Stored items from a collection
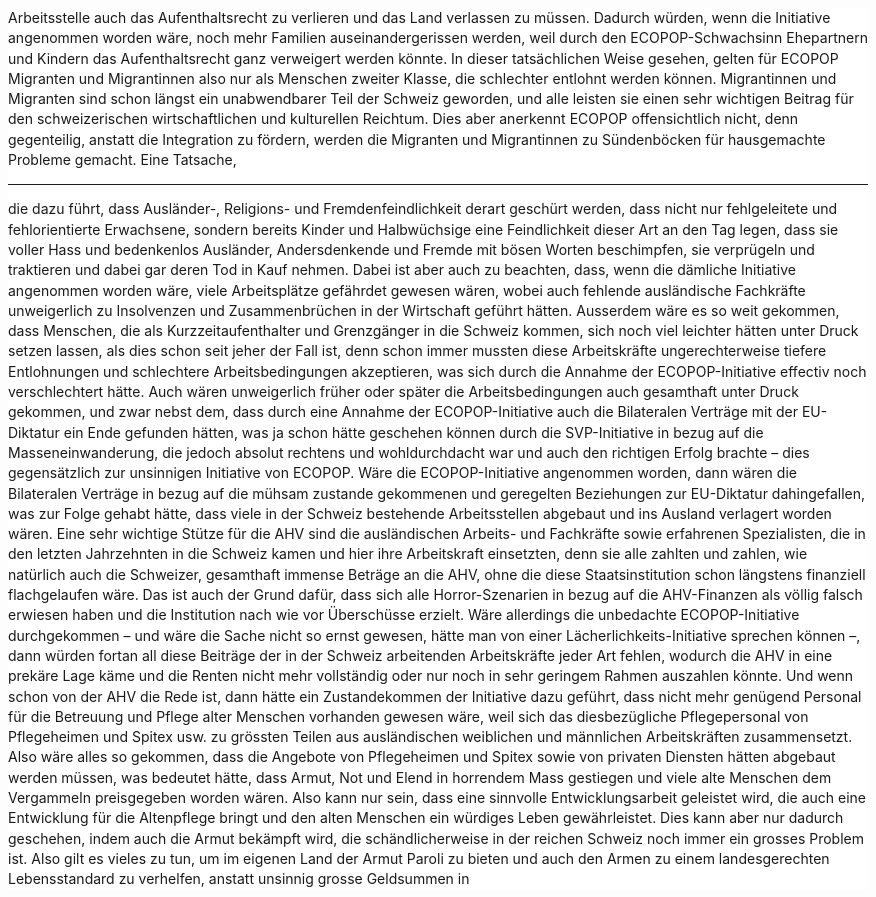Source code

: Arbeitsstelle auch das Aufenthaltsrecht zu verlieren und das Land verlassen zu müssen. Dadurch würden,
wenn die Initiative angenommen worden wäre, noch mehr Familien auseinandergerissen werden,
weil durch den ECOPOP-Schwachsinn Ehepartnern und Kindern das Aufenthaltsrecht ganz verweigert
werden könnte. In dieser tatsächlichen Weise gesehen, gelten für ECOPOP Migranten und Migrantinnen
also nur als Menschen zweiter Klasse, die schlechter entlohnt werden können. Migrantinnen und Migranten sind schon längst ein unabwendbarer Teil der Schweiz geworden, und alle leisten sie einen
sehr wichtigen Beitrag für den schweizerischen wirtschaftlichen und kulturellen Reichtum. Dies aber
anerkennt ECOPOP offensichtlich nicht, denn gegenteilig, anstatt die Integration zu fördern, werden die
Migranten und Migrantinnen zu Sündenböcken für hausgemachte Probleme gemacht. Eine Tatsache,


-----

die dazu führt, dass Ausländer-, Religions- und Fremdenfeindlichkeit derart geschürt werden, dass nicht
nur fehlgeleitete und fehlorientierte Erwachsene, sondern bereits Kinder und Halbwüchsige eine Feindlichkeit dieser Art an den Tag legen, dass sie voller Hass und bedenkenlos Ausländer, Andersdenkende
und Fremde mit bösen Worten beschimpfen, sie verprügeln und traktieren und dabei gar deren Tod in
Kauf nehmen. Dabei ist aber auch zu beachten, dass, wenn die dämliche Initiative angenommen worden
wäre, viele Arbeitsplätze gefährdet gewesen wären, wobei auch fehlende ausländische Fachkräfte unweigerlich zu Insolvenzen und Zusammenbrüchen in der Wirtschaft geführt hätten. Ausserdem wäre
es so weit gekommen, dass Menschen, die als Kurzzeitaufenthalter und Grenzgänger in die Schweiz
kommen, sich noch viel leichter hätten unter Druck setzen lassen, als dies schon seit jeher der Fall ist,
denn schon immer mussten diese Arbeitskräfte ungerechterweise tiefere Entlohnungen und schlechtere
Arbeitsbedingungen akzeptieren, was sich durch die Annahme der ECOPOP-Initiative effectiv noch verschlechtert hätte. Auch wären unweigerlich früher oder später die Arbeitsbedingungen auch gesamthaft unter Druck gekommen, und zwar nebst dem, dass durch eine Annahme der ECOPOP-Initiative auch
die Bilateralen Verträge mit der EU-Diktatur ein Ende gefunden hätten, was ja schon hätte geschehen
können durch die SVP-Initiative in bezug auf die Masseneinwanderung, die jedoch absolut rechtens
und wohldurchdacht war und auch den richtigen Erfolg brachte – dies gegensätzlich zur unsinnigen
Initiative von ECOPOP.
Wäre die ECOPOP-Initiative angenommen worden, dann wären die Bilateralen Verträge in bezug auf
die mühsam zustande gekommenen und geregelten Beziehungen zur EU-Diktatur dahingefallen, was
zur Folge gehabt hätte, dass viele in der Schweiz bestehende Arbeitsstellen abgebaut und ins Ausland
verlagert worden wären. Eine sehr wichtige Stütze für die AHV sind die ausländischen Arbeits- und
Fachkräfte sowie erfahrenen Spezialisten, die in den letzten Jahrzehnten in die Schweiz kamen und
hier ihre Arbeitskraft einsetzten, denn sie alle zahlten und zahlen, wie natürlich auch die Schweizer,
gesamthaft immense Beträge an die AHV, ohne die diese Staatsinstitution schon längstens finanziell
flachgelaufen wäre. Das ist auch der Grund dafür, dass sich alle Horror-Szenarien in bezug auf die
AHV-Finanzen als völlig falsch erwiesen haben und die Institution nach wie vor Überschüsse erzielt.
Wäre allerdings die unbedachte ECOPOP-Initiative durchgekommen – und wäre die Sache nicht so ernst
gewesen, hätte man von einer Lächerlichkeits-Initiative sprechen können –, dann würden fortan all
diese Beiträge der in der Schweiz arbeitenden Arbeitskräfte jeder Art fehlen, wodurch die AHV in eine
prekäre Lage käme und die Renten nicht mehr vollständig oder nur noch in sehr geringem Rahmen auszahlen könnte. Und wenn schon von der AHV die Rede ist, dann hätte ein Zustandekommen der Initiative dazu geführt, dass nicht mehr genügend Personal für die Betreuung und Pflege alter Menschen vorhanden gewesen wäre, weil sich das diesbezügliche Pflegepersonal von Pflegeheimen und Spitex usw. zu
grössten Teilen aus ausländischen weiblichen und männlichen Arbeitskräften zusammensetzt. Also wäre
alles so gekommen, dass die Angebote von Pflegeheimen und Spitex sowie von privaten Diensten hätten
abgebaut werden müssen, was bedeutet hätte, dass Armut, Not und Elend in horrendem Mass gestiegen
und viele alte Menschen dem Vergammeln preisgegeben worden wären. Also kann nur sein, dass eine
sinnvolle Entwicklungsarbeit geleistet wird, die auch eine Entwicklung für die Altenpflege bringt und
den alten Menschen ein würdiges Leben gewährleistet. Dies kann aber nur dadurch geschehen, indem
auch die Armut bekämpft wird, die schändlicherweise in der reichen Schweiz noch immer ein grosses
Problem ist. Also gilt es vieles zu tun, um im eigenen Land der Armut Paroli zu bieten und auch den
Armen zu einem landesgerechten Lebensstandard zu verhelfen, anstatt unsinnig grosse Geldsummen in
--
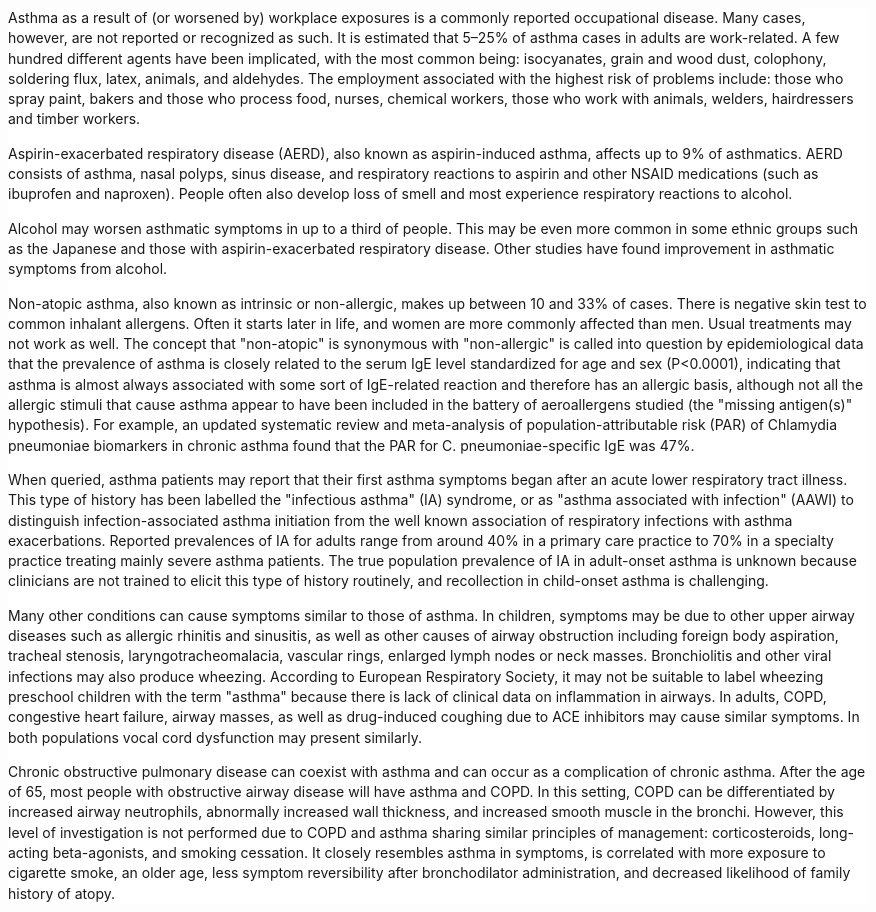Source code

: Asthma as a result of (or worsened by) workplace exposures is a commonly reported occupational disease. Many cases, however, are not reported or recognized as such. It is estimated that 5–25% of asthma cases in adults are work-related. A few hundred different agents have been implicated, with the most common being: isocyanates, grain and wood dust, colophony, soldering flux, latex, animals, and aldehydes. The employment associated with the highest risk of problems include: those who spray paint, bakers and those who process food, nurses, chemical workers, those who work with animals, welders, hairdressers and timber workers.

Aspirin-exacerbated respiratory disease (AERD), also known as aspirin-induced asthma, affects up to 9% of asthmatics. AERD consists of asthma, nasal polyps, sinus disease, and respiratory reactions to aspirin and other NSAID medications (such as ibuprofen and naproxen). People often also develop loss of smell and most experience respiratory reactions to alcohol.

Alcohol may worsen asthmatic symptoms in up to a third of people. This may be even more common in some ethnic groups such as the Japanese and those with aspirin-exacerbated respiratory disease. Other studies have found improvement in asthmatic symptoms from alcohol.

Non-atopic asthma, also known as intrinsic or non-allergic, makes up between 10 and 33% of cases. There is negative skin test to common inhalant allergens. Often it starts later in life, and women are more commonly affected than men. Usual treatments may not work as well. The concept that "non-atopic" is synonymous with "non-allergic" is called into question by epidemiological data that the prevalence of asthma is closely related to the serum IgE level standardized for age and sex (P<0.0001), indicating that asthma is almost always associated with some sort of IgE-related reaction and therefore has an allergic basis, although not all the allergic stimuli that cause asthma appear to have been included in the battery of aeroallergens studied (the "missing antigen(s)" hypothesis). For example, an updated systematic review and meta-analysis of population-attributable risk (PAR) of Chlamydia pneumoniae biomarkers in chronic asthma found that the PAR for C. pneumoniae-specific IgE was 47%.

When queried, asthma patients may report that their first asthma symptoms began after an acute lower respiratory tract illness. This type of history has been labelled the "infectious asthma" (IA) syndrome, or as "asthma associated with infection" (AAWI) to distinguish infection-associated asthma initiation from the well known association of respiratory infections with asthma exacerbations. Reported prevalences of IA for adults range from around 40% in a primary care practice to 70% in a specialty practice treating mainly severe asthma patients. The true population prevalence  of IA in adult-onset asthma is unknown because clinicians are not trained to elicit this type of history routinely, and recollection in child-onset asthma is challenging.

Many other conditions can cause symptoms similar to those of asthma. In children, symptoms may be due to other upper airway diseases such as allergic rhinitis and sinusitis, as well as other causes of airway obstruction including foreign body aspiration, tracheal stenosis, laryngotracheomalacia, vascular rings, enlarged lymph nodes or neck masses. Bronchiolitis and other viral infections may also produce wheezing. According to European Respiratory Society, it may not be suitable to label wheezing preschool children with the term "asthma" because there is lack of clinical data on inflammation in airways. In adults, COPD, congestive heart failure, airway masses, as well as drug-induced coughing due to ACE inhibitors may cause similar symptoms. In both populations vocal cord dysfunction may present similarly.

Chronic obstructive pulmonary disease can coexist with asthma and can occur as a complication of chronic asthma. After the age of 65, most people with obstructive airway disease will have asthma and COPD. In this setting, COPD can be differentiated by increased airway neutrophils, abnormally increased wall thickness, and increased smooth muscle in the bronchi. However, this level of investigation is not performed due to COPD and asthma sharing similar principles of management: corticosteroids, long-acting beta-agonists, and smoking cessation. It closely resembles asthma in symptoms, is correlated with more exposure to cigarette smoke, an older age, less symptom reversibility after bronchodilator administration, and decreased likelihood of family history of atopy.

Work order » Find the word "Migranten" in the entries above and gather every line that holds it.

Your response »
werden könnte. In dieser tatsächlichen Weise gesehen, gelten für ECOPOP Migranten und Migrantinnen
also nur als Menschen zweiter Klasse, die schlechter entlohnt werden können. Migrantinnen und Migranten sind schon längst ein unabwendbarer Teil der Schweiz geworden, und alle leisten sie einen
Migranten und Migrantinnen zu Sündenböcken für hausgemachte Probleme gemacht. Eine Tatsache,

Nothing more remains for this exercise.